Так что в отношении Надюши я тут сущий младенец, нет такого, как у тебя, опыта. Я вижу, и прекрасно вижу, что́ она делает неправильно, и понимаю хорошо, к чему это может привести — а придумать, как ей помочь, не могу никак. Ну что ей, книжки какие-то, что ли, подсунуть, о любви и уважении в семье? Да не станет она их читать. Или познакомить с какой-нибудь красивой, замечательной парой, которая прожила много лет в согласии, чтобы они у них немного поучились? Тоже вряд ли.

Тут ведь вот еще какая штука… Мы жили в эпоху революций и войн. Смотри сам, было мне восемь, тебе десять лет, когда на улицах Пресни строили баррикады первой революции, уже сознательный возраст — и было нам обоим за сорок, когда началась вторая германская, тоже еще не старость. Как хорошо понимали мы непрочность семейного счастья, оттого и ценили его, видели, как легко могут его раздавать социальные катаклизмы. А сегодня они живут в спокойном, сытом мире, и кажется, что так будет всегда — ну как нам самим в детстве казалось, между первой революцией и первой германской. На самом деле, сколько им отпущено покоя и свободы, не знает никто на земле, да и у нас вряд ли кому это точно известно. Вот и кажутся им собственные неурядицы глобальными катастрофами, и не думают они, что когда грянут катастрофы, самый обычный такой день, наполненный суетой и мелкими обидками, будет вспоминаться как великое счастье. Да, в конце концов, состарятся же и они, оглянутся на свою молодость и подумают: да ведь сколько было всего, какие возможности, как могли бы мы радоваться жизни и друг другу — а вместо этого какой ерундой занимались? Теперь бы туда вернуться, скажут, ни минутки бы не теряли зря — да нет туда уже возврата. Только к нам, а к нам сюда попасть тоже надо суметь, и земной брак — отличная к тому подготовка. Ну, я не говорю, конечно, о монахах и прочих, сознательно принявших безбрачие, они — особая статья, это не про нас с тобой и не про Надюшу.

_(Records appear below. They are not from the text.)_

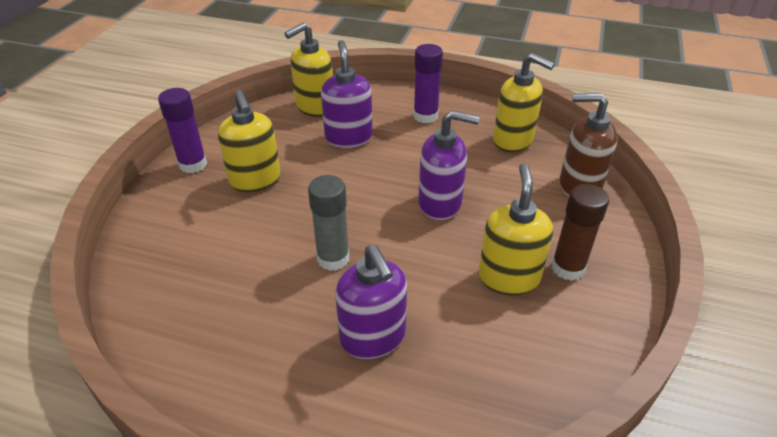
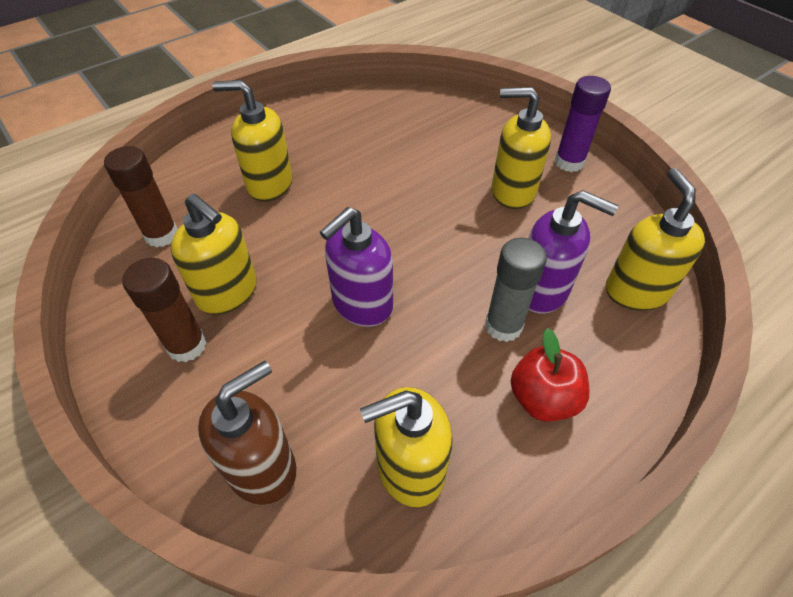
camera: 125 degrees right, 10 degrees up
(333, 258) = (364, 197): grey glue stick -> grey glue stick (503, 326)
(373, 338) = (269, 184): purple soap dispenser -> yellow soap dispenser
(425, 116) = (543, 399): purple glue stick -> red apple
(511, 373) = (161, 235): none -> brown glue stick

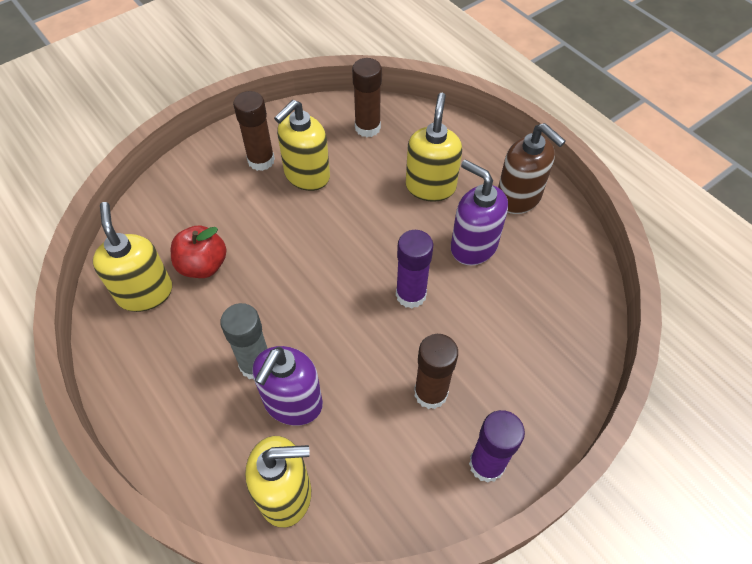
camera: 90 degrees right, 5 degrees up
(262, 468) = (163, 212): brown soap dispenser -> brown soap dispenser (519, 198)
(362, 304) = (288, 261): purple soap dispenser -> purple soap dispenser (473, 246)
(408, 202) = (411, 295): none -> purple glue stick
(512, 191) = (430, 393): yellow soap dispenser -> brown glue stick
(543, 399) = (182, 386): red apple -> red apple (203, 265)

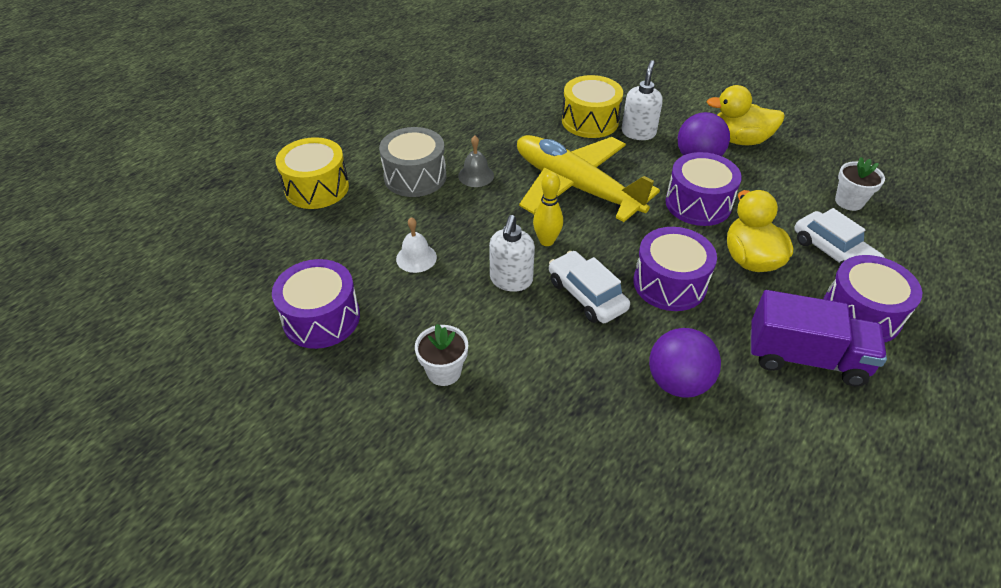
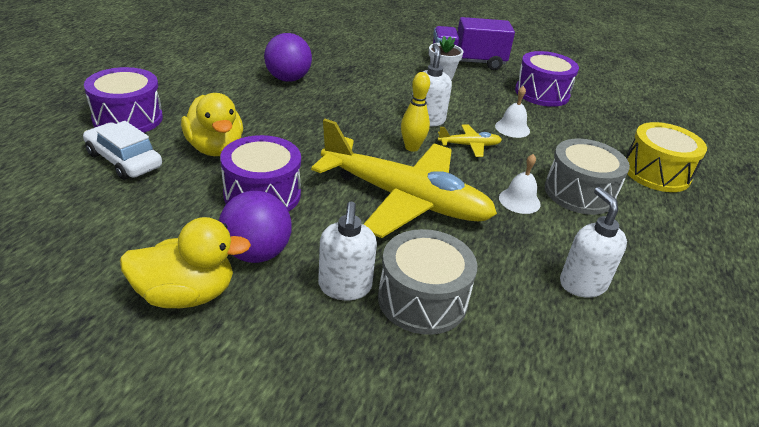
camera: 160 degrees right, 10 degrees down
(476, 175) = (519, 200): grey bell -> white bell
(478, 117) = (582, 284): none -> white soap dispenser
(483, 238) = (469, 145): none -> yellow plane
(586, 295) = (363, 115): white car -> none
(590, 121) = (422, 299): yellow drum -> grey drum
(669, 283) = (294, 126): purple drum -> none
(805, 358) = (191, 93): purple truck -> purple truck (467, 62)
(849, 201) = (67, 215): white flower pot -> none

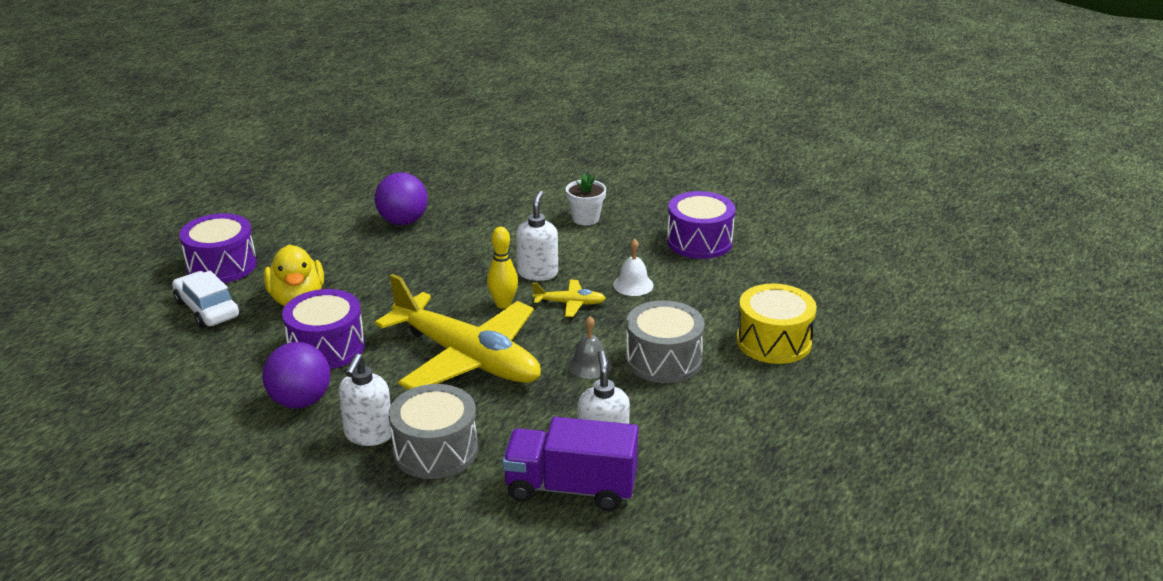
camera: 15 degrees right, 5 degrees down
(186, 294) = (228, 431): yellow duck -> none
(467, 62) = (629, 200): purple truck -> purple truck (571, 488)
(519, 200) = (589, 365): white bell -> grey bell

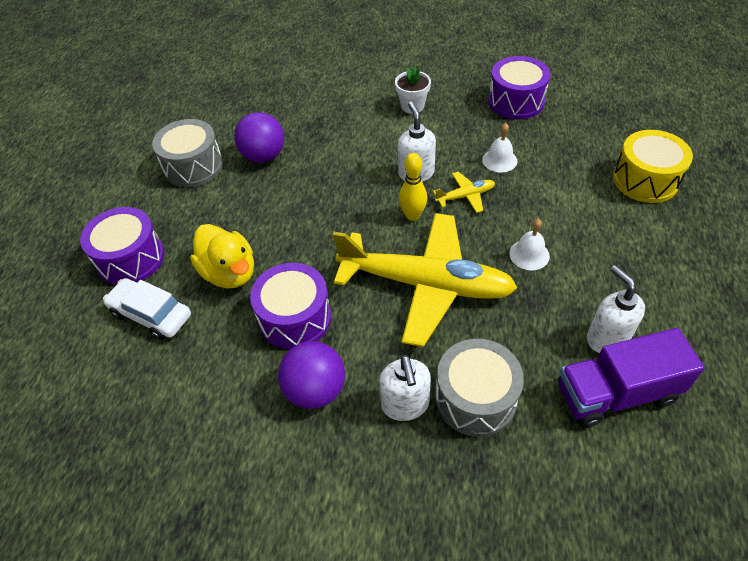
camera: 20 degrees left, 20 degrees up
(589, 365) = (529, 254): grey bell -> white bell
(663, 360) = (581, 228): grey drum -> grey drum (193, 166)

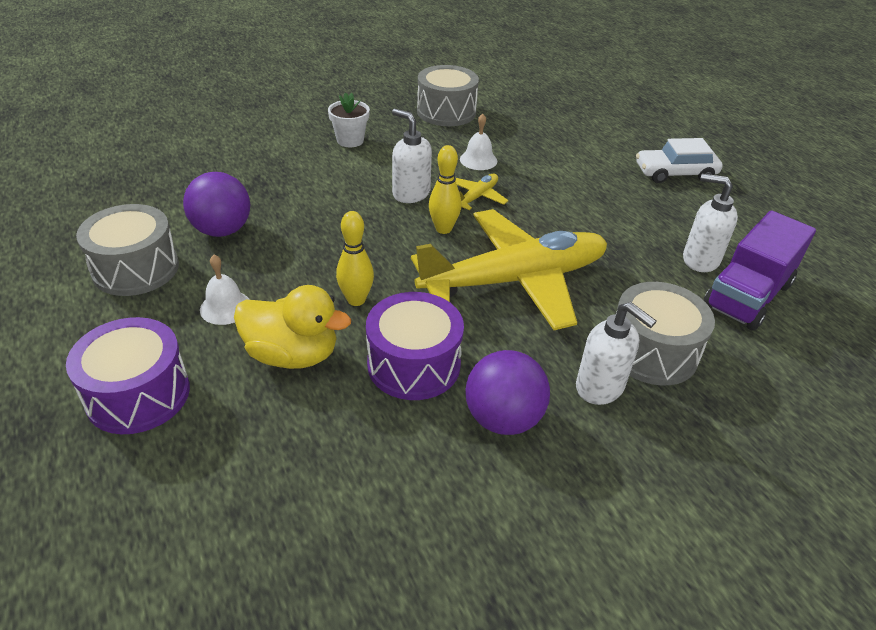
camera: 40 degrees left, 10 degrees down
(151, 314) = (229, 440): white car -> white car (675, 173)
(301, 249) = (356, 300): none -> yellow bowling pin
(516, 101) = (446, 112): purple drum -> grey drum
(529, 254) = (578, 222): white bell -> white bell (225, 307)
(645, 180) = (609, 139): yellow drum -> none

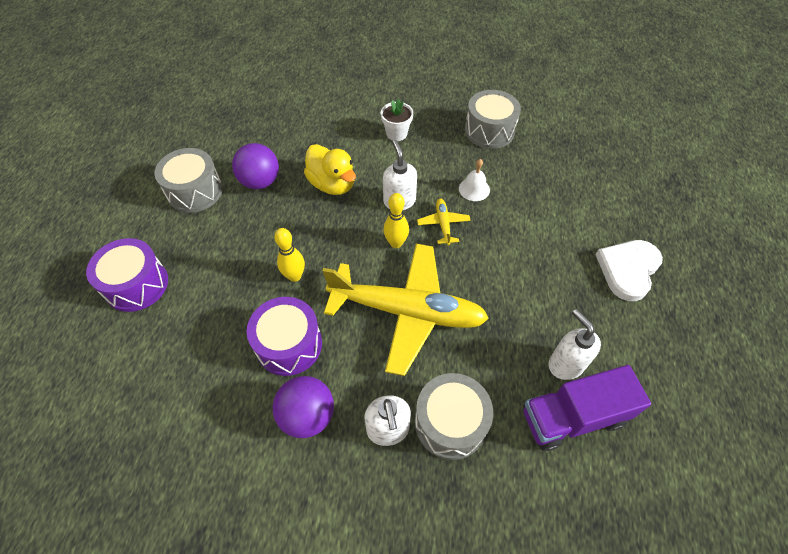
camera: 35 degrees right, 15 degrees up
(225, 307) = (220, 244): white bell -> none
(292, 355) = (229, 299): yellow duck -> yellow duck (332, 184)
(477, 197) = (443, 224): yellow plane -> yellow plane turned 75 degrees counterclockwise
(675, 173) = (628, 270): white car -> white heart

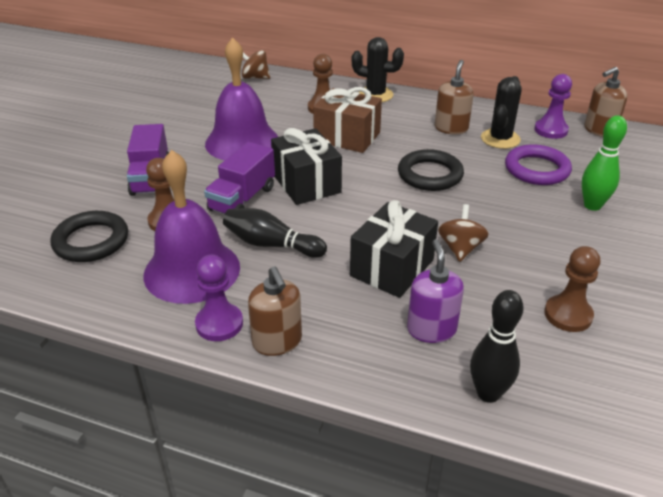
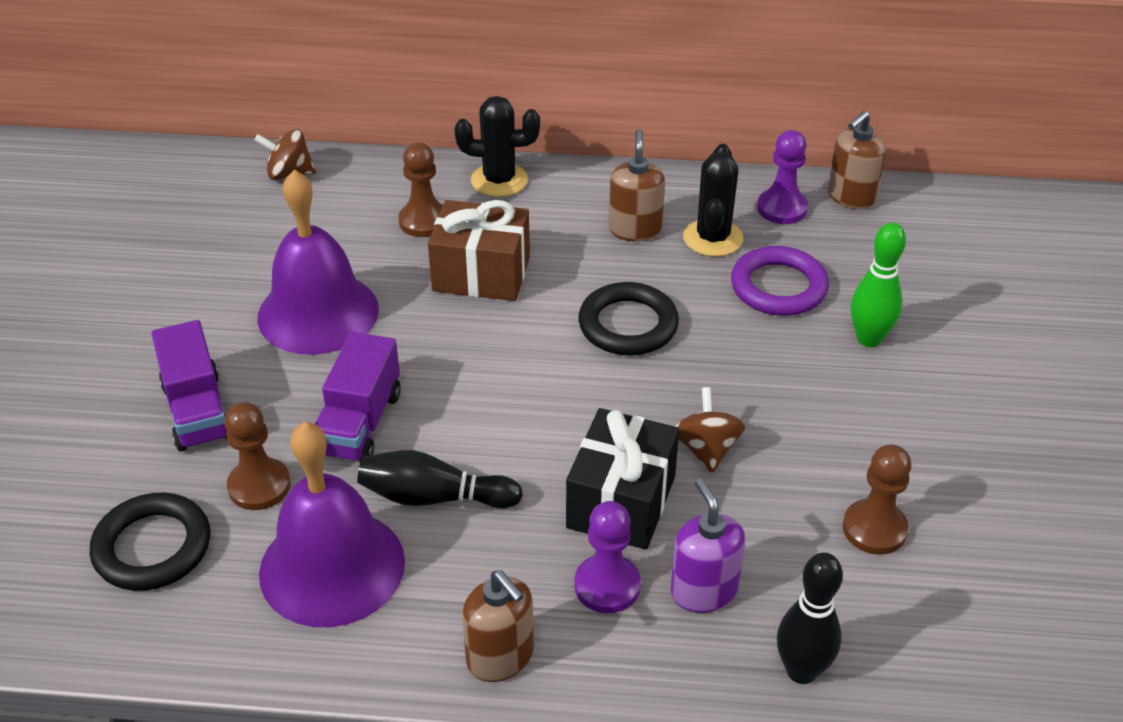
camera: 15 degrees left, 5 degrees up
(219, 324) = (408, 647): purple pawn -> purple pawn (607, 586)
(306, 184) = (448, 376): black gift -> none

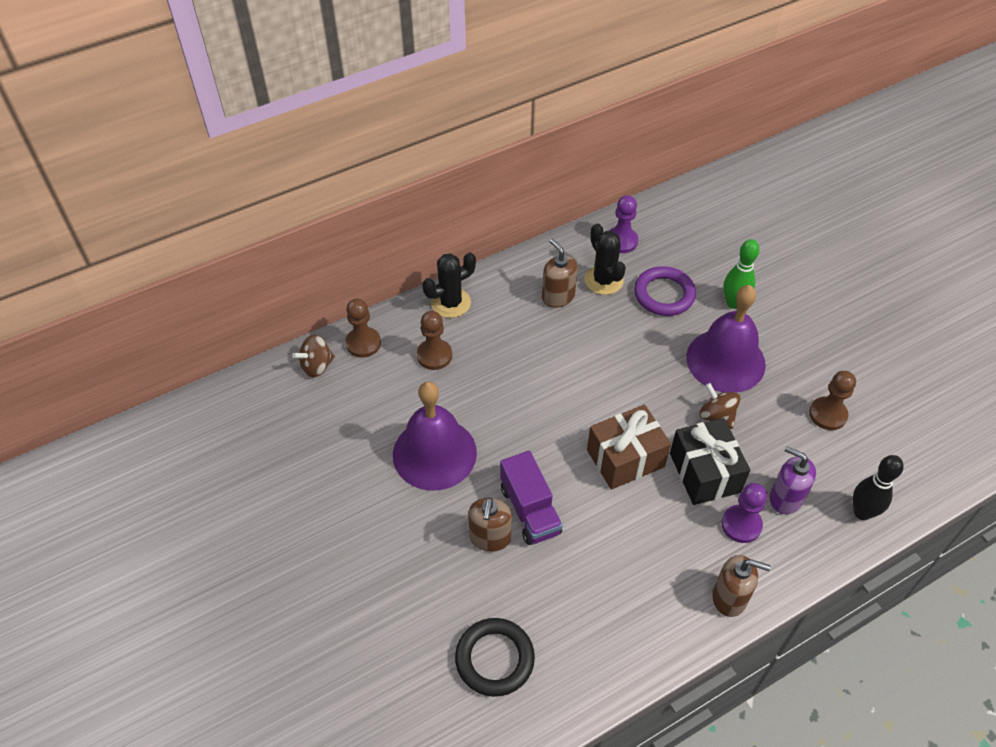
camera: 35 degrees left, 10 degrees up
(197, 411) = (430, 560): purple truck -> none
(259, 486) = (514, 583): brown pawn -> brown pawn (363, 343)
(332, 567) = (601, 605): purple bell -> purple bell (725, 360)
(434, 497) = (612, 530): black bowling pin -> none
(481, 274) = (502, 373): brown gift -> brown gift (625, 458)
(628, 325) = (611, 362): black ring -> none
(851, 197) = (649, 215): brown soap dispenser -> brown soap dispenser (490, 537)

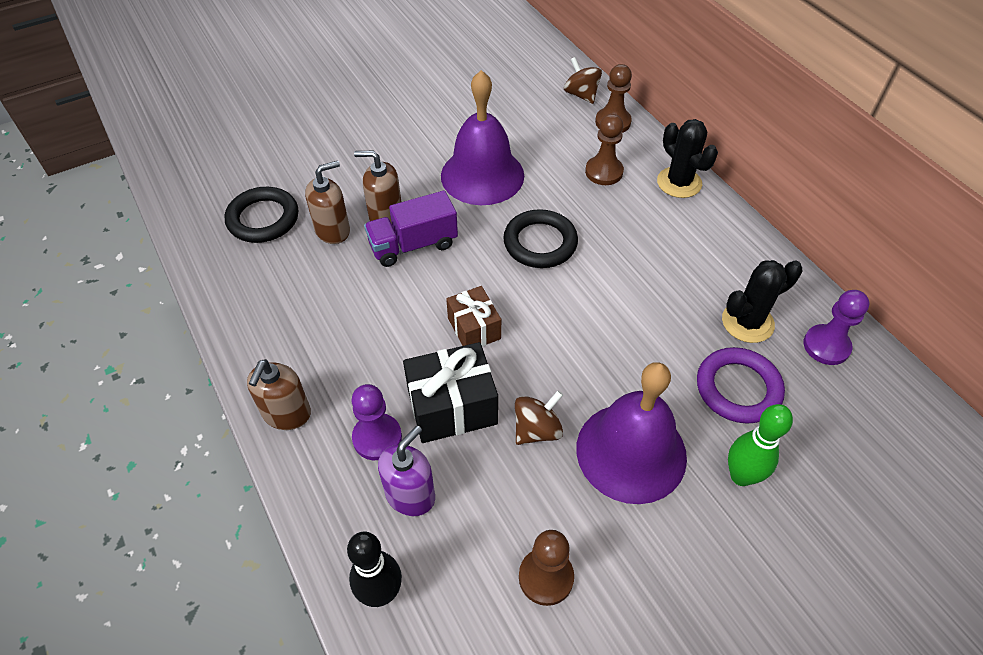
camera: 90 degrees right, 0 degrees up
(525, 408) = (540, 243): none -> black ring
(558, 296) = (709, 275): brown soap dispenser -> brown soap dispenser (333, 230)
(625, 458) = (474, 328): brown gift -> brown gift, size x0.64

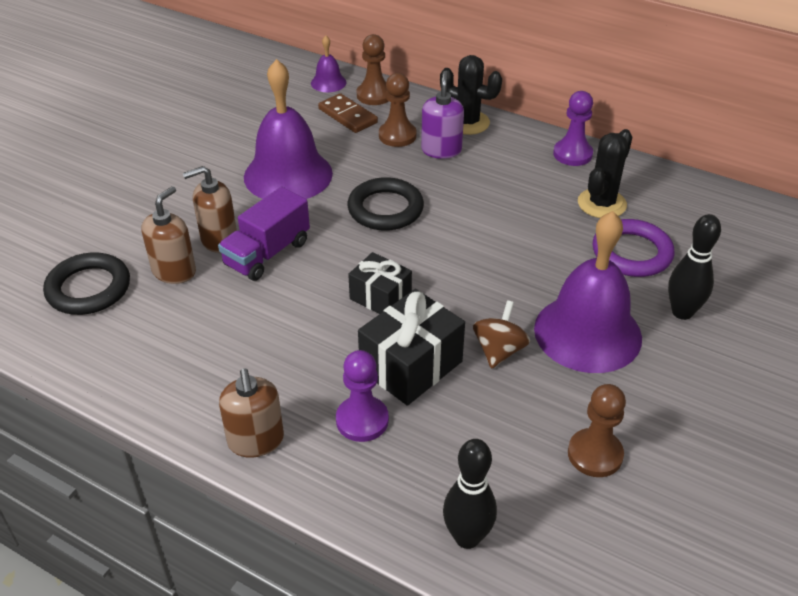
camera: 30 degrees left, 10 degrees down
(410, 495) = (430, 450): purple soap dispenser -> purple soap dispenser (441, 150)
(474, 328) = (380, 297): brown gift -> black gift
(574, 135) = (347, 116): none -> brown domino
(581, 94) = (328, 82): brown spinning top -> purple bell
(741, 476) = (682, 312): green bowling pin -> black bowling pin
(826, 346) = (671, 197): purple pawn -> purple pawn (572, 154)

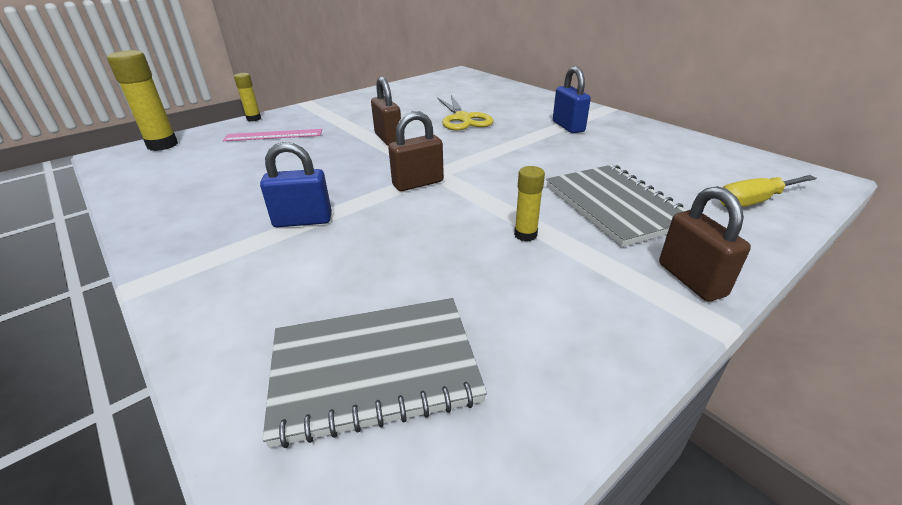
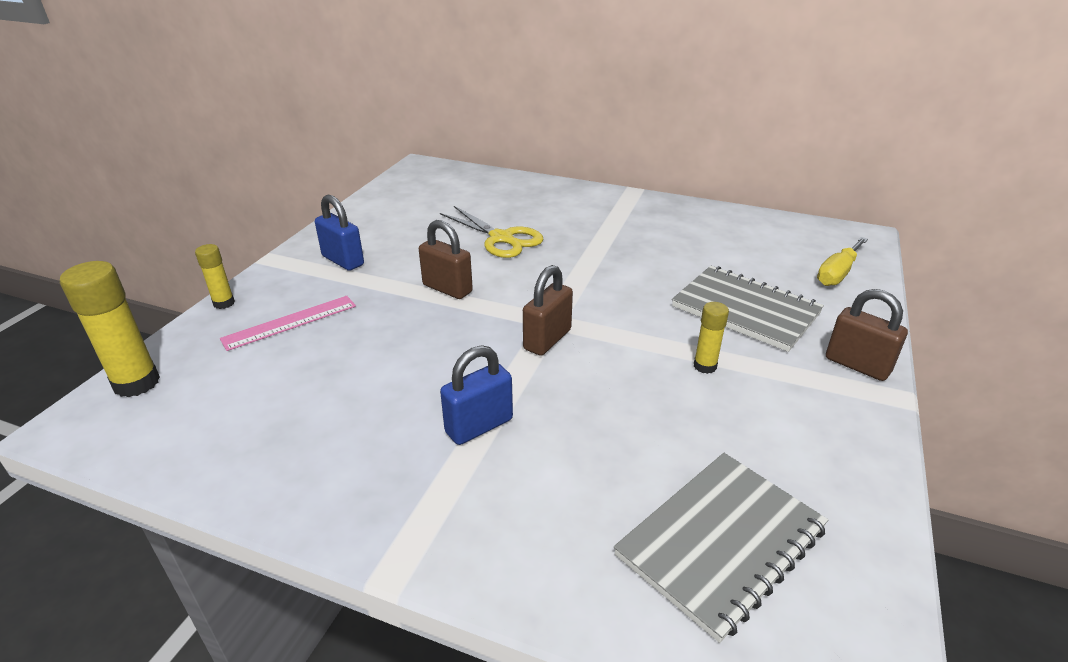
camera: 30 degrees left, 0 degrees up
(568, 126) = (620, 224): blue padlock -> blue padlock (343, 260)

Может быть, если бы прежде той старости почувствовала она хотя бы на краткий миг, как непрочно это земное счастье, как много есть на свете вещей, способных его в одночасье разрушить — она бы начала его ценить по-настоящему. Есть, наверное, на земле такие острова блаженных, где круглый год 25 градусов тепла, и море такой же температуры, и дождь бывает только иногда и ненадолго, и бананы-кокосы сами растут в изобилии. Люди живут там и не ведают, что такое зима и ненастье, и не ценят своего острова, считают его вполне обычным — а попади туда любой сибиряк, да хотя бы житель наших северных деревень, солнцем не обласканных, он сочтет, что попал в рай, и ничего ему больше не нужно. А задуматься, так до чего же узок на самом деле там, на земле, вот этот «коридорчик счастья»: стань чуть холоднее или чуть жарче, градусов на пять-десять, или пойди дождь, поднимись ветер — всё, нет уже того комфорта, люди жалуются на погоду. И в семейной жизни оно так. Нужно усилие, чтобы в холодный день зажечь огонь, в дождливый найти укрытие, а в жаркий — прохладное озеро. А наша пара к усилиям непривычна, ей нужен остров с идеальным климатом, сразу и навсегда. Причем с доставкой на дом. Вот ведь ребятня неразумная!

Так что не знаю я, что с ней, такой, делать. Будь я на земле, пожалуй, поговорила бы с Надей по душам, да не знаю, помогло бы или нет. Может, и к лучшему, что меня там нет — запилила бы я ее. Ты же знаешь, какой я иногда бываю занудой!